I watched Bajrangi Bhaijaan the other day (yes, it’s still in the theatres), and when the song Selfie Le Le Re struck up on screen, my friend immediately nudged me and rattled off the credits. It’s composed by Pritam, and sung by him, Vishal Dadlani and Nakash Aziz, with additional vocals by Aditya Pushkarna. I was really impressed.
But why doesn’t the same thing happen to us when we suddenly come across a really good plate of food? Churan ka Karela, with puffed quinoa and bitter gourd crisps, designed and executed by Chef Manish Mehrotra with additional help from his staff at Indian Accent, New Delhi. Or, Lamb Salsa Verde that’s been created by Chef Joy Bhattacharya, executive chef at the Trident, Nariman Point.
Well, that just doesn’t happen because, until now, chefs have been quietly tucked away in their kitchens as they create one hit after another. A few with better social skills venture out into the open, but most still prefer the warmth of anonymity offered by salamanders, ovens and burners.
So, the other day when I walked into the 60 year anniversary celebrations of the Dadar Catering College, I was stunned to see so many acclaimed chefs in the open environs of a five-star banquet hall, partying to some hard-core techno music. A roomful of guys, all dressed in their chef coats, bobbing up and down, and women fawning all over them. It was like a rookery of penguins bathed in disco lights.
Everyone who lives in Mumbai knows the Dadar Catering College. It’s a landmark. Officially known as the Institute of Hotel Management, it’s that long, grey building on Cadell Road, and is the alma mater of most of the country’s greatest chefs.
The 60 year celebration was marked by a book launch — a wonderful compilation of 60 recipes from 60 fine chefs. I just feel honoured to consider many amongst those as friends, and their food, familiar by association and fondness. Like Chef Manoj Vasaikar, who runs three of London’s best Indian restaurants, and his recipe for Vegetable or Shrimp Bhanola.
These steamed cabbage cakes have taken London by storm. Or, Chef Vicky Ratnani, the man with the best recipes on television, and his recipe for My 36 Hour Lamb Love (seasoned, slow-cooked lamb on brown rice, flavoured with harissa paste, and served with hummus and zatar).
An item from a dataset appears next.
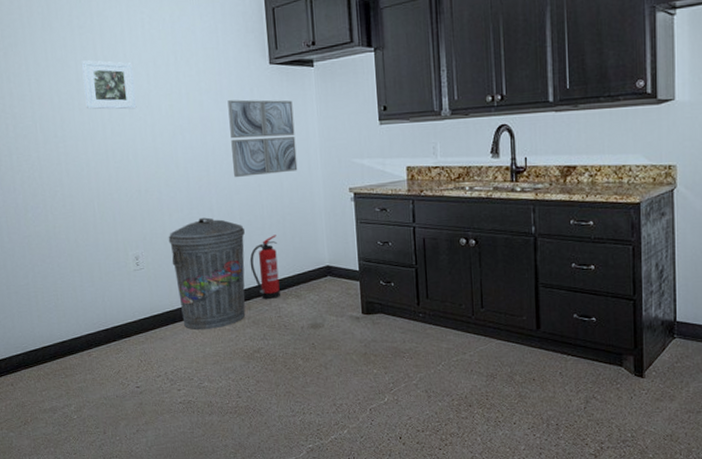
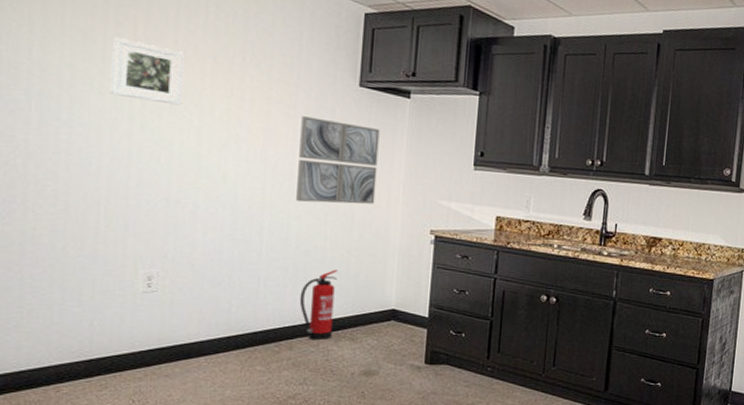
trash can: present [168,217,246,331] -> none [197,240,299,370]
Then, there is Chef Ananda Solomon’s Alleppy Fish Curry, with sharp flavours of cumin and coriander soured with raw mango. He is the man who can simultaneously cook up a Manglorean Curry in a wok on the left side, while his right hand stirs up a Tom Yum Goong or a Gaeng Keow Wan Gai (green curry chicken).
From the man behind the Bukhara and Kebabs & Kurries (now K&K), is an extraordinary recipe for Paan ki Biryani. The quiet and gentle Chef Bhaskar Sankhari’s rendition of the iconic mutton biryani, with betel leaves. I’ve eaten Chef Sriram Aylur’s stuffed quail eggs at his Michelin-starred restaurant Quilon, in London.
He shares this extraordinary recipe with us in the book. And if you are ever in London with a few quid to spare, don’t miss his pink pepper chilli prawn with Byadgi chilli. And then, of course, aapro Chef Farrokh Khambata features prominently with his recipe for Jasmine Tea Smoked Tender Spare Ribs.
As I flipped through the pages of this book, while trying to balance a drink in one hand and grab at the starters with another, at a really packed and noisy party, I spotted in the distance, two people I have to talk about. First, the Queen of Restaurants, Camellia Panjabi, still keeping a hawk eye out for talented chefs to hire, and the legendary Chef Satish Arora who ran the Taj Mahal Palace Hotel many years ago and is hugely responsible for all those meals at The Tanjore, Shamiana, Rendezvous and Golden Dragon, that we enjoyed growing up.
In fact, the room was filled with men and women who, in my 10 years as a food show host, 15 years as a food writer and, 50 years as an eater, have touched me in some way or the other.